Individuals who consider ear surgery include:

  • Those born with overly large or small ears,
  • Those with ears disproportionate to your head or oddly placed,
  • Those with ears that stick out prominently,
  • Those who have suffered an injury that has negatively impacted the shape or positioning of your ears.

A good candidate has ears that have reached their full size (which usually happens around age six).

2. Where and how will you perform my procedure?

In children, the cartilage is soft enough that splints can be used for contouring during surgery. This is typically done under general anesthesia in a surgicenter. Adults, however, have harder cartilage, and the procedure must be carried out by removing or repositioning cartilage after making a small incision in the ear. Depending on your anatomy and desired changes, Dr. Hsu may make an incision hidden inside or behind the ear. Extra cartilage or soft tissue that makes the ear "stick out" too much can be removed. If normal folds are missing from the ear, they can be re-created by shaping the cartilage with permanent sutures or scraping the cartilage to contour it. Sometimes a combination of techniques is needed to get the desired result.

3. What shape, size, surface texturing, incision site and placement site are recommended for me?

The location of your incisions will depend largely on what changes you wish to make. However, you can expect the incisions to be made in inconspicuous locations, either in the back of your ear where it connects to the head, or within the inner folds of your ear.

4. How long of a recovery period can I expect, and what kind of help will I need during my recovery?

Following the procedure, you will have dressings in the shape of "ear muffs" wrapped around your ears. Soon after the procedure, Dr. Hsu will remove this heavier bandage to inspect the ears, and will likely replace it with a lighter dressing. It’s essential to keep this dressing in place unless instructed to do otherwise. Dr. Hsu may also prescribe medication to take during your recovery period. Typically, you will be released from the surgicenter the same day as your procedure, but you must have someone drive you to and from the surgery. You should have a responsible adult with you for at least the first twenty-four hours during your recovery period. For the first week of recovery, it’s important that you rest frequently, though you should still move around occasionally to keep blood flowing. To minimize discomfort, it’s recommended that you recline but keep your head elevated. Do not rest your head on the operated ear, as this can result in throbbing and general discomfort. Dr. Hsu will let you know when any dressing can be removed, and you may be asked to apply antibiotic ointment to the ears or perform other wound care treatment at home.

Approximately one week after your procedure, you will return to our clinic and Dr. Hsu may remove stitches at this time, though absorbable stitches are often used, which do not require removal. The time frame for recovery is unique for every patient, but you can expect to return to work and any light activity after a week. In two weeks, your final results will be visible, though small changes to the ears can occur for up to twelve months.

5. What are the risks and complications associated with this procedure and how are they handled?

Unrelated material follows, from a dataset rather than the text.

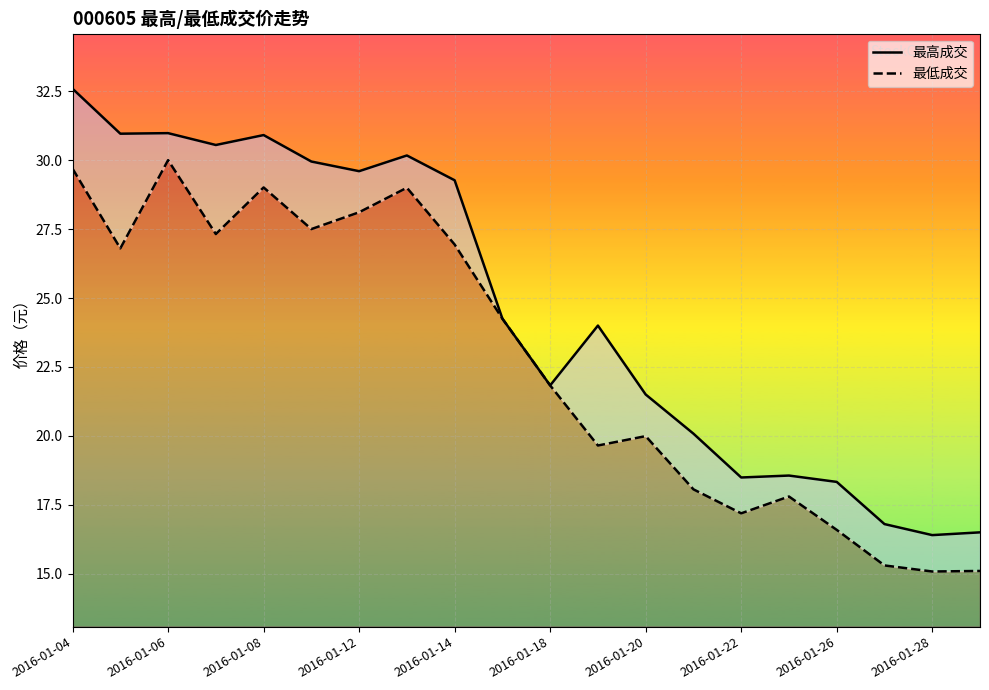

What is the maximum value shown in the chart?

32.6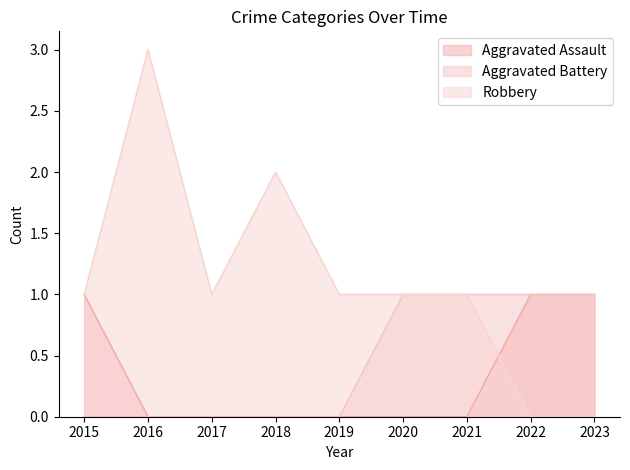

Does the chart have visible grid lines?

No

There are few risks associated with ear surgery, but as with any invasive surgery, there’s always a potential for complications. The chances of infection post-otoplasty (post-ear surgery) are rare and most doctors prescribe antibiotics to be started immediately after the operation in order keep infection at bay. However, if any infection does set in, it has to be treated immediately with additional antibiotics in order to prevent damage to the ear cartilage. Bleeding during ear surgery is normally minimal. Some patients experience the formation of blood clots during the first 48 hours. The excess blood should be quickly removed with a needle.

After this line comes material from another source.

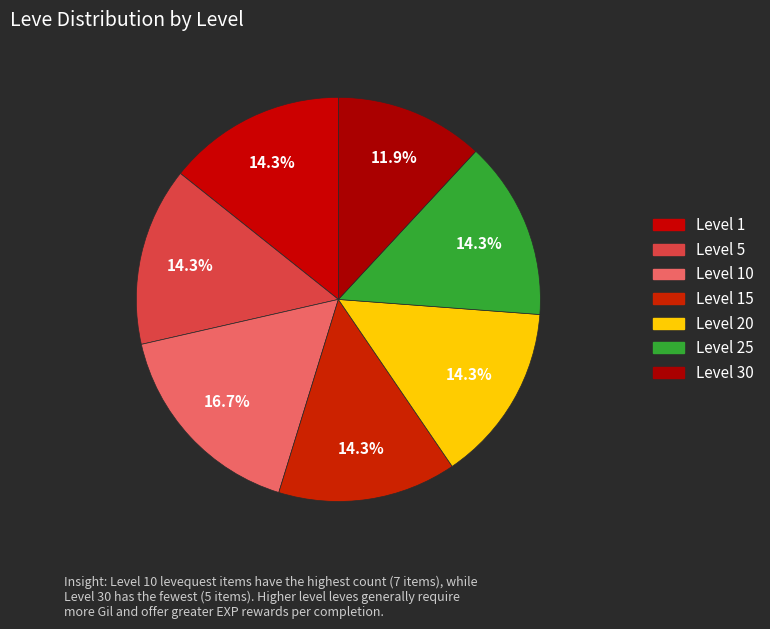

Is there any slice that represents more than half of the pie?

No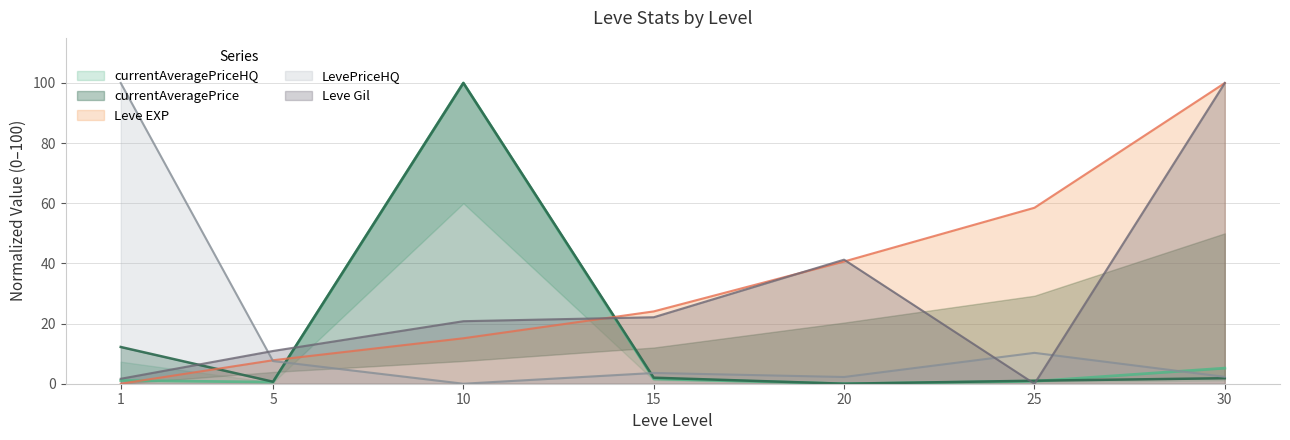

Where is currentAveragePrice nearest to the value 50?

1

The ear is made up of cartilage that has a lot of elasticity. Therefore, over time, some patients may see that the effects of the surgery are slowly being reversed as the ears shift back to their natural shape. A revision surgery is possible. Since the ears are pinned back or the shape is modified and held in place with the help of sutures, sometimes these sutures may pop or loosen up causing the ear to go back to their normal position. This risk can be lessened by avoiding contact sports and vigorous physical activity for some time post-otoplasty. The incision during Otoplasty is normally done in the natural crease behind the ear. If the suturing is not properly done, there could be some scarring. However, an experienced surgeon like Dr. Hsu will be able to minimize the risk of scarring due to his sheer skill.